Legal scholars see Ginsburg as leading the way for lawmakers to begin undoing centuries of injustices that allowed employers to underpay and under-hire women, keep people from exercising their right to vote, and discriminate for all manner of reasons, including race and sexuality.

"In her early years as a litigator she championed the causes of those who suffered from gender discrimination — both men and women," said Touro Law Dean Elena B. Langan by email.

"Her strategy was always a measured approach, chipping away slowly at laws that disproportionately impacted one gender over another," Langan said, a method Ginsburg also hewed to after President Bill Clinton in 1993 named her to the Supreme Court, where she served with her friend and conservative colleague, Justice Antonin Scalia.

Ginsburg "brought a much-needed perspective to the male-dominated court," the dean said, citing what she called a particularly poignant case about a strip-search of a 13-year-old girl. "Perceiving that her male colleagues did not fully appreciate the impact on the girl, Ginsburg commented, ‘They have never been a 13-year-old-girl.' "

Her wit, her potent dissents that defined wrongs so clearly and simply, famously likening the 2013 decision removing Voting Rights Act protections to throwing away an umbrella during a rainstorm, and her appeal to youngsters as the tiny grandmother with the lace collars who was eons ahead of her time, all propelled her to become the celebrated "Notorious RBG."

"She convinced people using reason rather than force and as only the second female justice appointed to the court, showed millions of women everywhere that anything is possible," Hart said.

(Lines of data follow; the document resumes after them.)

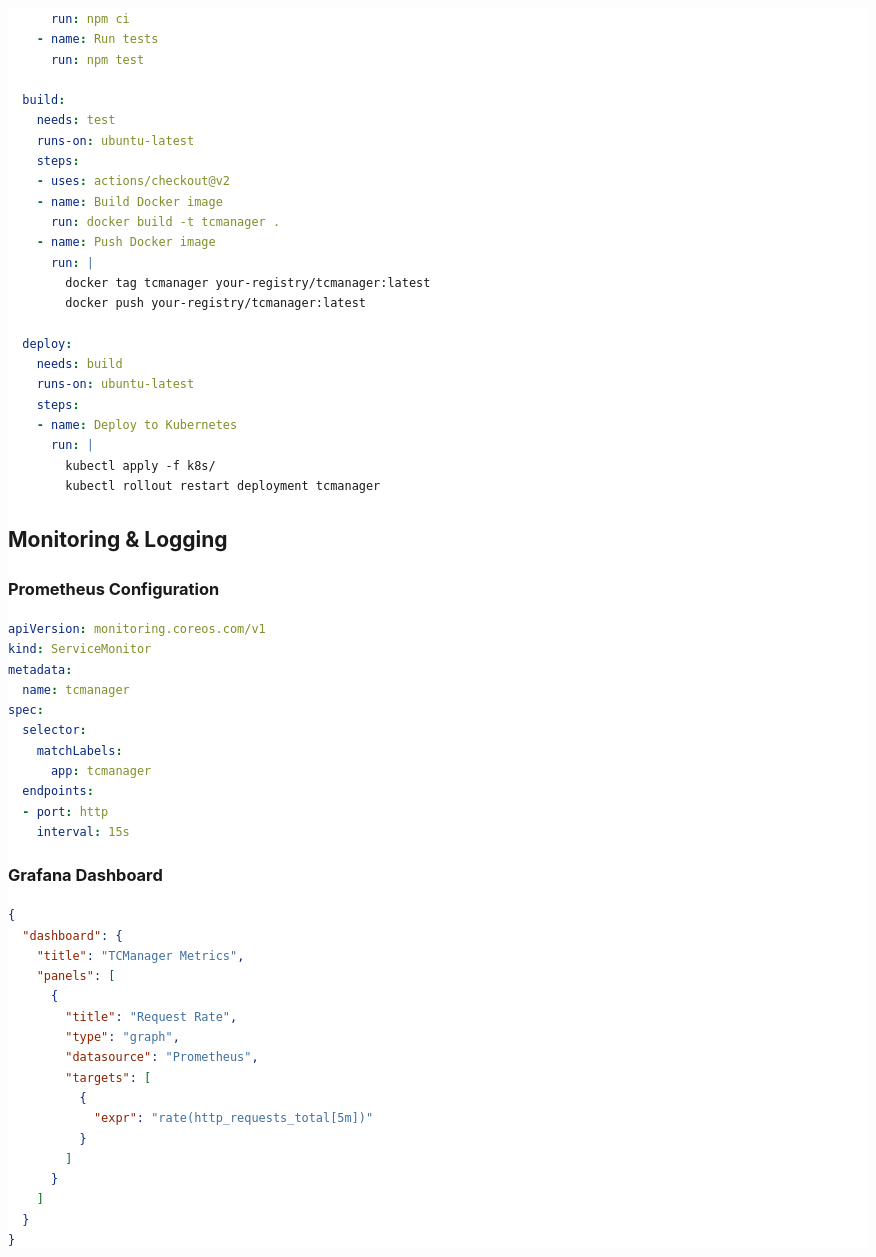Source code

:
 ```yaml
      run: npm ci
    - name: Run tests
      run: npm test

  build:
    needs: test
    runs-on: ubuntu-latest
    steps:
    - uses: actions/checkout@v2
    - name: Build Docker image
      run: docker build -t tcmanager .
    - name: Push Docker image
      run: |
        docker tag tcmanager your-registry/tcmanager:latest
        docker push your-registry/tcmanager:latest

  deploy:
    needs: build
    runs-on: ubuntu-latest
    steps:
    - name: Deploy to Kubernetes
      run: |
        kubectl apply -f k8s/
        kubectl rollout restart deployment tcmanager
```

## Monitoring & Logging

### Prometheus Configuration
```yaml
apiVersion: monitoring.coreos.com/v1
kind: ServiceMonitor
metadata:
  name: tcmanager
spec:
  selector:
    matchLabels:
      app: tcmanager
  endpoints:
  - port: http
    interval: 15s
```

### Grafana Dashboard
```json
{
  "dashboard": {
    "title": "TCManager Metrics",
    "panels": [
      {
        "title": "Request Rate",
        "type": "graph",
        "datasource": "Prometheus",
        "targets": [
          {
            "expr": "rate(http_requests_total[5m])"
          }
        ]
      }
    ]
  }
}
```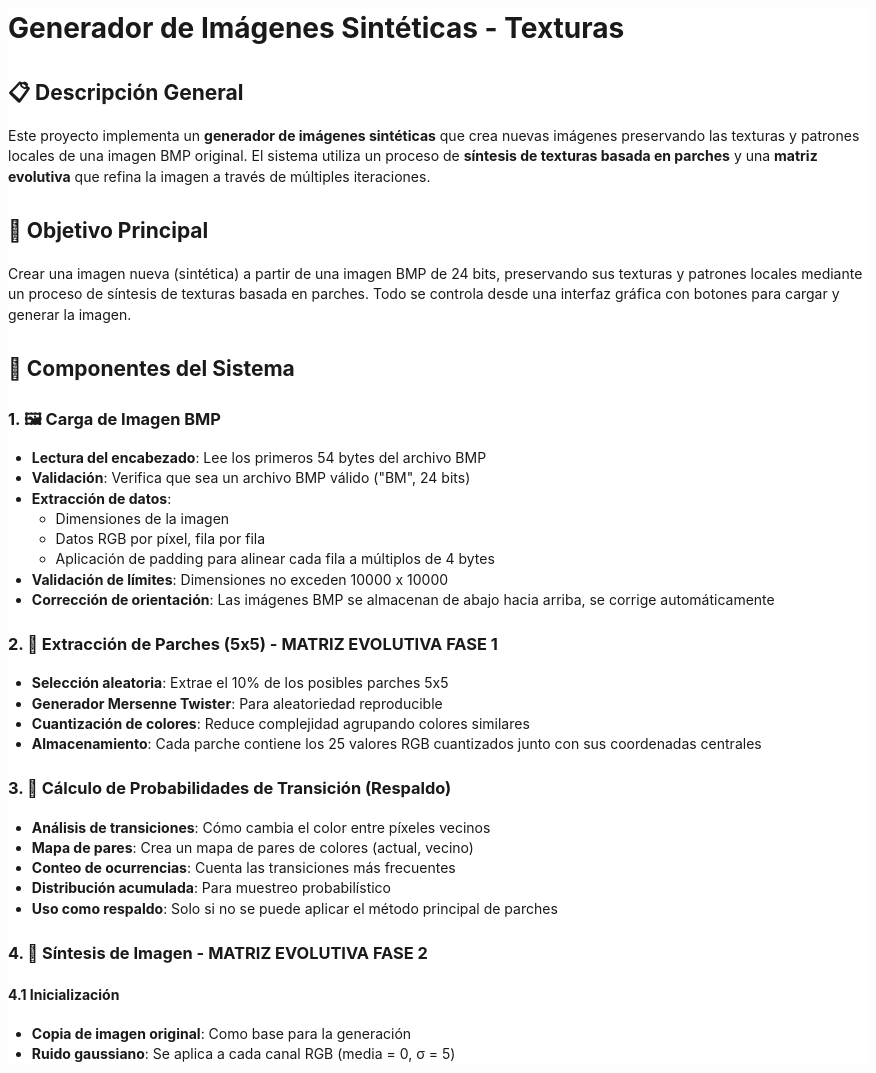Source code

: # Generador de Imágenes Sintéticas - Texturas

## 📋 Descripción General

Este proyecto implementa un **generador de imágenes sintéticas** que crea nuevas imágenes preservando las texturas y patrones locales de una imagen BMP original. El sistema utiliza un proceso de **síntesis de texturas basada en parches** y una **matriz evolutiva** que refina la imagen a través de múltiples iteraciones.

## 🎯 Objetivo Principal

Crear una imagen nueva (sintética) a partir de una imagen BMP de 24 bits, preservando sus texturas y patrones locales mediante un proceso de síntesis de texturas basada en parches. Todo se controla desde una interfaz gráfica con botones para cargar y generar la imagen.

## 🔧 Componentes del Sistema

### 1. 🖼 Carga de Imagen BMP
- **Lectura del encabezado**: Lee los primeros 54 bytes del archivo BMP
- **Validación**: Verifica que sea un archivo BMP válido ("BM", 24 bits)
- **Extracción de datos**:
  - Dimensiones de la imagen
  - Datos RGB por píxel, fila por fila
  - Aplicación de padding para alinear cada fila a múltiplos de 4 bytes
- **Validación de límites**: Dimensiones no exceden 10000 x 10000
- **Corrección de orientación**: Las imágenes BMP se almacenan de abajo hacia arriba, se corrige automáticamente

### 2. 🧩 Extracción de Parches (5x5) - **MATRIZ EVOLUTIVA FASE 1**
- **Selección aleatoria**: Extrae el 10% de los posibles parches 5x5
- **Generador Mersenne Twister**: Para aleatoriedad reproducible
- **Cuantización de colores**: Reduce complejidad agrupando colores similares
- **Almacenamiento**: Cada parche contiene los 25 valores RGB cuantizados junto con sus coordenadas centrales

### 3. 🎲 Cálculo de Probabilidades de Transición (Respaldo)
- **Análisis de transiciones**: Cómo cambia el color entre píxeles vecinos
- **Mapa de pares**: Crea un mapa de pares de colores (actual, vecino)
- **Conteo de ocurrencias**: Cuenta las transiciones más frecuentes
- **Distribución acumulada**: Para muestreo probabilístico
- **Uso como respaldo**: Solo si no se puede aplicar el método principal de parches

### 4. 🧪 Síntesis de Imagen - **MATRIZ EVOLUTIVA FASE 2**

#### 4.1 Inicialización
- **Copia de imagen original**: Como base para la generación
- **Ruido gaussiano**: Se aplica a cada canal RGB (media = 0, σ = 5)
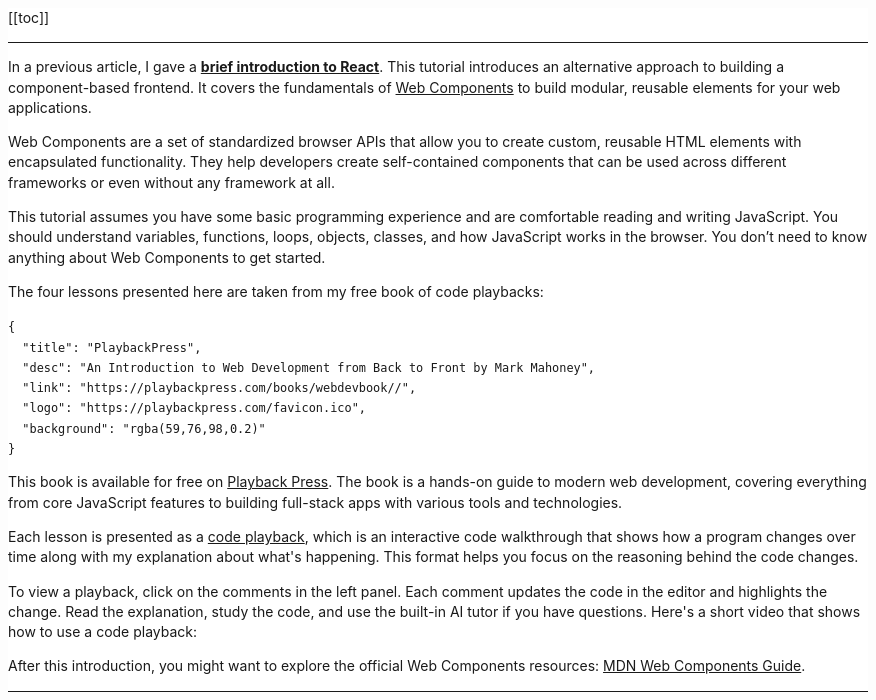 [[toc]]

---

<SiteInfo
  name="A Brief Introduction to Web Components"
  desc="In a previous article, I gave a brief introduction to React. This tutorial introduces an alternative approach to building a component-based frontend. It covers the fundamentals of Web Components to build modular, reusable elements for your web applic..."
  url="https://freecodecamp.org/news/a-brief-introduction-to-web-components"
  logo="https://cdn.freecodecamp.org/universal/favicons/favicon.ico"
  preview="https://cdn.hashnode.com/res/hashnode/image/upload/v1746625674217/902b1ac1-f7c2-42cd-b12f-d9803e58739d.png"/>

In a previous article, I gave a [**brief introduction to React**](/freecodecamp.org/a-brief-introduction-to-react.md). This tutorial introduces an alternative approach to building a component-based frontend. It covers the fundamentals of [<VPIcon icon="fa-brands fa-firefox"/>Web Components](https://developer.mozilla.org/en-US/docs/Web/API/Web_components) to build modular, reusable elements for your web applications.

Web Components are a set of standardized browser APIs that allow you to create custom, reusable HTML elements with encapsulated functionality. They help developers create self-contained components that can be used across different frameworks or even without any framework at all.

This tutorial assumes you have some basic programming experience and are comfortable reading and writing JavaScript. You should understand variables, functions, loops, objects, classes, and how JavaScript works in the browser. You don’t need to know anything about Web Components to get started.

The four lessons presented here are taken from my free book of code playbacks:

```component VPCard
{
  "title": "PlaybackPress",
  "desc": "An Introduction to Web Development from Back to Front by Mark Mahoney",
  "link": "https://playbackpress.com/books/webdevbook//",
  "logo": "https://playbackpress.com/favicon.ico",
  "background": "rgba(59,76,98,0.2)"
}
```

This book is available for free on [<VPIcon icon="fas fa-globe"/>Playback Press](https://playbackpress.com/books/). The book is a hands-on guide to modern web development, covering everything from core JavaScript features to building full-stack apps with various tools and technologies.

Each lesson is presented as a [<VPIcon icon="fas fa-globe"/>code playback](https://markm208.github.io/), which is an interactive code walkthrough that shows how a program changes over time along with my explanation about what's happening. This format helps you focus on the reasoning behind the code changes.

To view a playback, click on the comments in the left panel. Each comment updates the code in the editor and highlights the change. Read the explanation, study the code, and use the built-in AI tutor if you have questions. Here's a short video that shows how to use a code playback:

After this introduction, you might want to explore the official Web Components resources: [<VPIcon icon="fa-brands fa-firefox"/>MDN Web Components Guide](https://developer.mozilla.org/en-US/docs/Web/API/Web_components).

---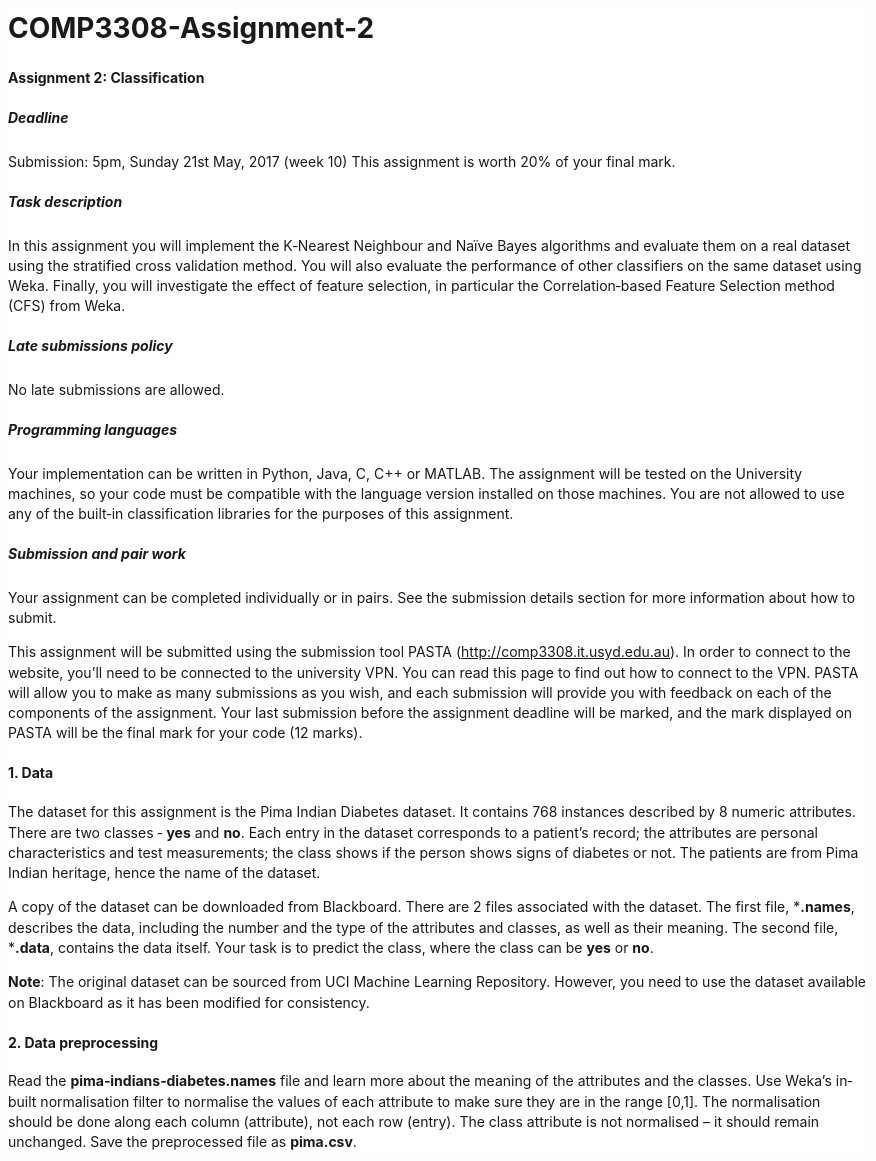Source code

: # COMP3308-Assignment-2
#### Assignment 2: Classification

##### Deadline
Submission: 5pm, Sunday 21st May, 2017 (week 10)
This assignment is worth 20% of your final mark.

##### Task description
In this assignment you will implement the K‐Nearest Neighbour and Naïve Bayes algorithms and evaluate them on a real dataset using the stratified cross validation method. You will also evaluate the performance of other classifiers on the same dataset using Weka. Finally, you will investigate the effect of feature selection, in particular the Correlation‐based Feature Selection method (CFS) from Weka.

##### Late submissions policy
No late submissions are allowed.

##### Programming languages
Your implementation can be written in Python, Java, C, C++ or MATLAB. The assignment will be tested on the University machines, so your code must be compatible with the language version installed on those machines. You are not allowed to use any of the built‐in classification libraries for the purposes of this assignment.

##### Submission and pair work
Your assignment can be completed individually or in pairs. See the submission details section for more information about how to submit.

This assignment will be submitted using the submission tool PASTA (http://comp3308.it.usyd.edu.au). In order to connect to the website, you’ll need to be connected to the university VPN. You can read this page to find out how to connect to the VPN. PASTA will allow you to make as many submissions as you wish, and each submission will provide you with feedback on each of the components of the assignment. Your last submission before the assignment deadline will be marked, and the mark displayed on PASTA will be the final mark for your code (12 marks).

#### 1. Data
The dataset for this assignment is the Pima Indian Diabetes dataset. It contains 768 instances described by 8 numeric attributes. There are two classes ‐ **yes** and **no**. Each entry in the dataset corresponds to a patient’s record; the attributes are personal characteristics and test measurements; the class shows if the person shows signs of diabetes or not. The patients are from Pima Indian heritage, hence the name of the dataset.

A copy of the dataset can be downloaded from Blackboard. There are 2 files associated with the dataset. The first file, ***.names**, describes the data, including the number and the type of the attributes and classes, as well as their meaning. The second file, ***.data**, contains the data itself. Your task is to predict the class, where the class can be **yes** or **no**.

**Note**: The original dataset can be sourced from UCI Machine Learning Repository. However, you need to use the dataset available on Blackboard as it has been modified for consistency.

#### 2. Data preprocessing
Read the **pima‐indians‐diabetes.names** file and learn more about the meaning of the attributes and the classes. Use Weka’s in‐built normalisation filter to normalise the values of each attribute to make sure they are in the range [0,1]. The normalisation should be done along each column (attribute), not each row (entry). The class attribute is not normalised – it should remain unchanged. Save the preprocessed file as **pima.csv**.
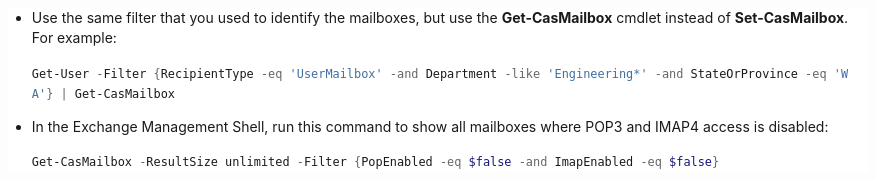 - Use the same filter that you used to identify the mailboxes, but use the **Get-CasMailbox** cmdlet instead of **Set-CasMailbox**. For example:

  ```PowerShell
  Get-User -Filter {RecipientType -eq 'UserMailbox' -and Department -like 'Engineering*' -and StateOrProvince -eq 'WA'} | Get-CasMailbox
  ```

- In the Exchange Management Shell, run this command to show all mailboxes where POP3 and IMAP4 access is disabled:

  ```PowerShell
  Get-CasMailbox -ResultSize unlimited -Filter {PopEnabled -eq $false -and ImapEnabled -eq $false}
  ```
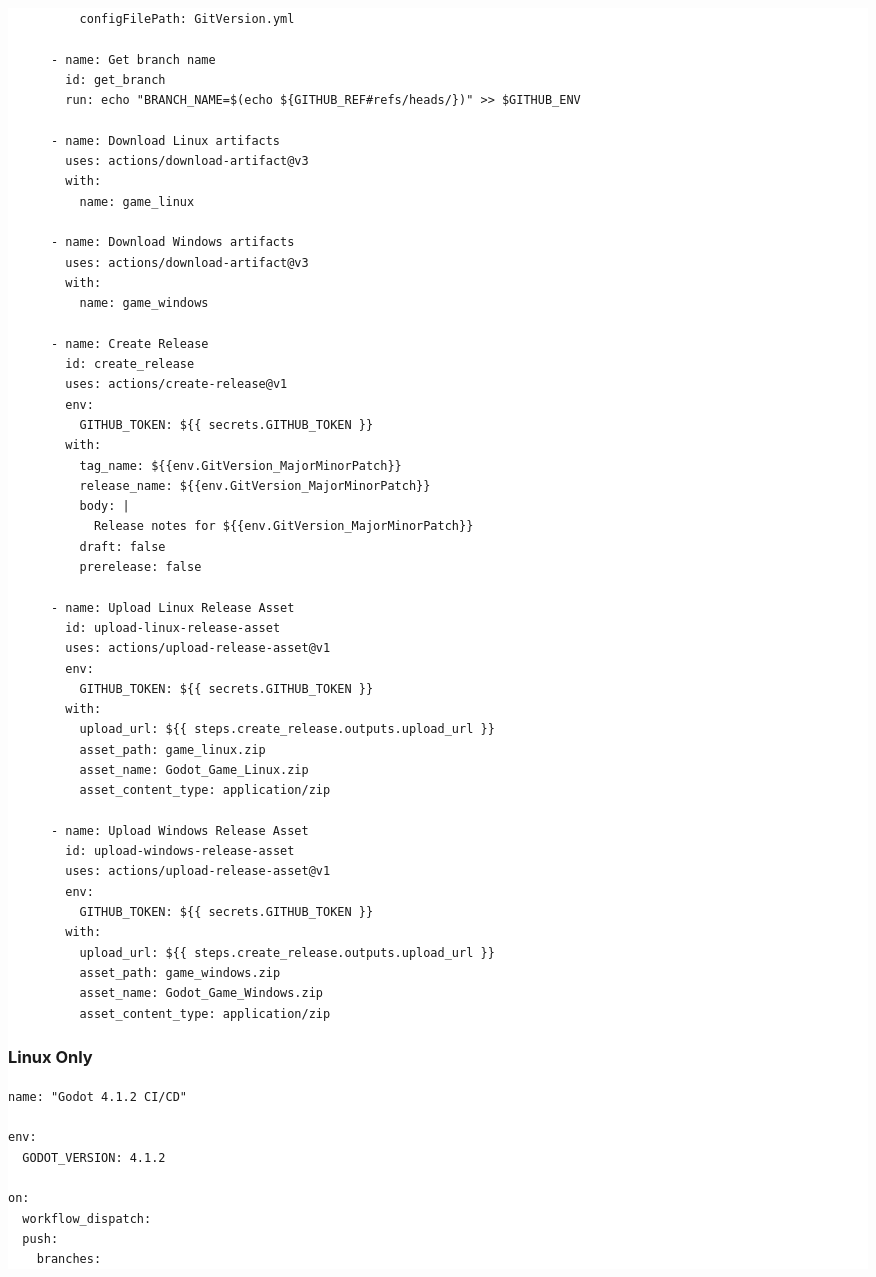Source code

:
 ```name: "Godot 4.1.2 CI/CD"
		  configFilePath: GitVersion.yml

	  - name: Get branch name
		id: get_branch
		run: echo "BRANCH_NAME=$(echo ${GITHUB_REF#refs/heads/})" >> $GITHUB_ENV

	  - name: Download Linux artifacts
		uses: actions/download-artifact@v3
		with:
		  name: game_linux

	  - name: Download Windows artifacts
		uses: actions/download-artifact@v3
		with:
		  name: game_windows

	  - name: Create Release
		id: create_release
		uses: actions/create-release@v1
		env:
		  GITHUB_TOKEN: ${{ secrets.GITHUB_TOKEN }}
		with:
		  tag_name: ${{env.GitVersion_MajorMinorPatch}}
		  release_name: ${{env.GitVersion_MajorMinorPatch}}
		  body: |
			Release notes for ${{env.GitVersion_MajorMinorPatch}}
		  draft: false
		  prerelease: false

	  - name: Upload Linux Release Asset
		id: upload-linux-release-asset
		uses: actions/upload-release-asset@v1
		env:
		  GITHUB_TOKEN: ${{ secrets.GITHUB_TOKEN }}
		with:
		  upload_url: ${{ steps.create_release.outputs.upload_url }}
		  asset_path: game_linux.zip
		  asset_name: Godot_Game_Linux.zip
		  asset_content_type: application/zip

	  - name: Upload Windows Release Asset
		id: upload-windows-release-asset
		uses: actions/upload-release-asset@v1
		env:
		  GITHUB_TOKEN: ${{ secrets.GITHUB_TOKEN }}
		with:
		  upload_url: ${{ steps.create_release.outputs.upload_url }}
		  asset_path: game_windows.zip
		  asset_name: Godot_Game_Windows.zip
		  asset_content_type: application/zip
```
### Linux Only
```
name: "Godot 4.1.2 CI/CD"

env:
  GODOT_VERSION: 4.1.2

on:
  workflow_dispatch:
  push:
	branches:
```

Along with countless other admirers, Hart and Singas credit Ginsburg for showing the world not only what courageous and determined women can accomplish — and how to do so with grace without pulling punches — and with a family.

"The quiet, strong, thoughtful and fearless way she approached the law and her fight for equal rights is something which impacted and guided me personally as a lawyer, a law enforcement leader and a mother," Hart said.

"She was so petite, so small in stature, yet her voice was so booming," Singas said.

Suffolk County Bar Association director Cynthia Vargas said by telephone: "It’s a great loss; she definitely paved the way for many women, including myself."